Work task 1:
In the passage below on Australian oil exploration, what share of all imports by value did oil account for in the mid-1950s?
Work task 2:
Reproduce the passage below on Australian oil exploration word for word, from "The role of" up to and including "hydrocarbons in Australia.".
Work task 3:
List every source cited in parentheses in the passage below on Australian oil exploration, each with its year.

Passage provided:
================
Fig. 6 [72,316 bytes] shows the main elements of the exploration process during 1850-53. The main driver was the growing market demand for petroleum products. In the 19th Century, whale oil was used for lighting, but, as the price rose with declining whale stocks, kerosine (mineral oil) was substituted leading to the development of oil shale deposits in the Sydney basin (1865, Pioneer Kerosine Works at Port Kembla). The advent of the motor car early in the 20th century expanded the market, and the high price of imported oil was a spur to local explorers. The Australian government recognized the need to cut the growing import bill (12.3% by value of all imports in the mid-1950s) and offered rewards and subsidies (Robertson, 1988).
Perceptions of prospectivity waxed and waned, as apparent hydrocarbon discoveries proved of insufficient size for sustained exploitation. Initially, Australia was thought petrolifierous, but the failure of early efforts established this orthodox wisdom of low prospectivity: Australia had no oil fields because it was geologically too old, and the absence of seeps was proof of this. In 1924, E. C. Andrews, the chief government geologist of New South Wales, reported that "ellipseOil, if found to exist in Australia, does not occur in the same manner as it does in other countries such as America, Asia, and East Indies, for if such were the case, it would have been found easily" (Andrews, 1924). Andrews was right. Most of the oil was offshore, and once the continental shelf became accessible in the 1960s, giant discoveries were made. Seeps did exist, but they were subsea, and only now do we have the technology to see them (O'Brien et al, 1998). In spite of these pronouncements, the local industry, augmented by international explorers, continued the search, and gained some reward when the Rough Range discovery sparked a surge in drilling activity and a stock market boom (Murray, 1972) and put Australian oil exploration on the world map.
The role of chance or luck in the discovery process (Fig. 6) is clearly demonstrated by Rough Range, where the only successful well of 10 was the first, and its location was determined by logistical considerations (Johnstone, 1979). When the top of the surface anticline was drilled, it proved to be dry, as did another seven wells drilled on the structure. Rough Range No. 10 recovered salt water with traces of waxy oil and gas on test, even though it was located only 244 m away from the original discovery well that had flowed 500 b/d of oil (Johnstone, 1979). The Rough Range accumulation was very small and geochemically anomalous (AGSO and GeoMark, 1996), but it produced a flow of oil at a critical time that sustained the search for indigenous hydrocarbons in Australia.
================
Data section:
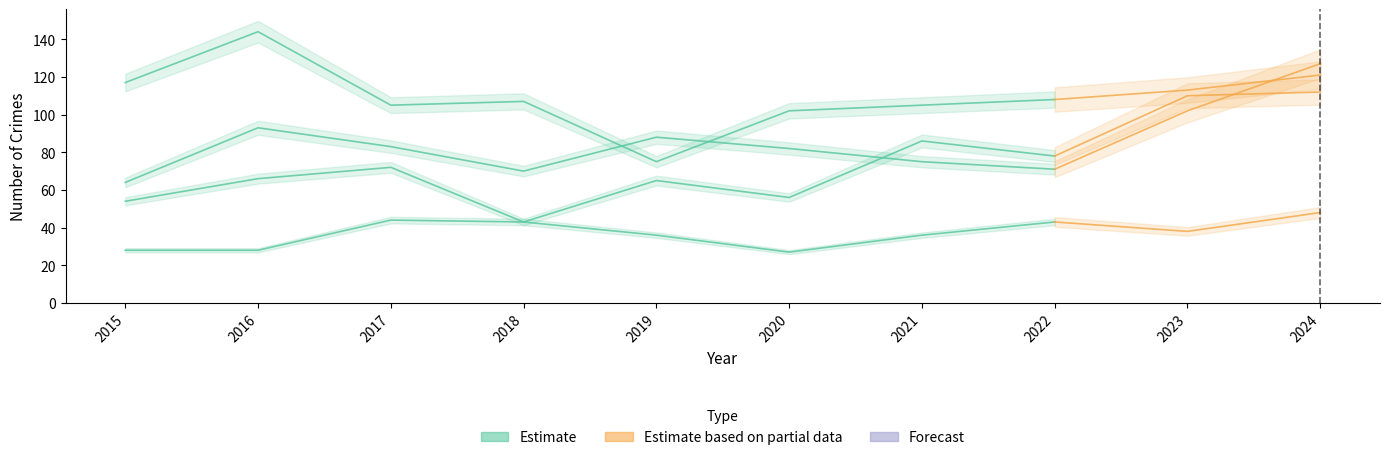

What is the sum of the Criminal Sexual Assault values at 2020 and 2015?

55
================
Written answer 1:
12.3%

Written answer 2:
The role of chance or luck in the discovery process (Fig. 6) is clearly demonstrated by Rough Range, where the only successful well of 10 was the first, and its location was determined by logistical considerations (Johnstone, 1979). When the top of the surface anticline was drilled, it proved to be dry, as did another seven wells drilled on the structure. Rough Range No. 10 recovered salt water with traces of waxy oil and gas on test, even though it was located only 244 m away from the original discovery well that had flowed 500 b/d of oil (Johnstone, 1979). The Rough Range accumulation was very small and geochemically anomalous (AGSO and GeoMark, 1996), but it produced a flow of oil at a critical time that sustained the search for indigenous hydrocarbons in Australia.

Written answer 3:
- Robertson, 1988
- Andrews, 1924
- O'Brien et al, 1998
- Murray, 1972
- Johnstone, 1979
- AGSO and GeoMark, 1996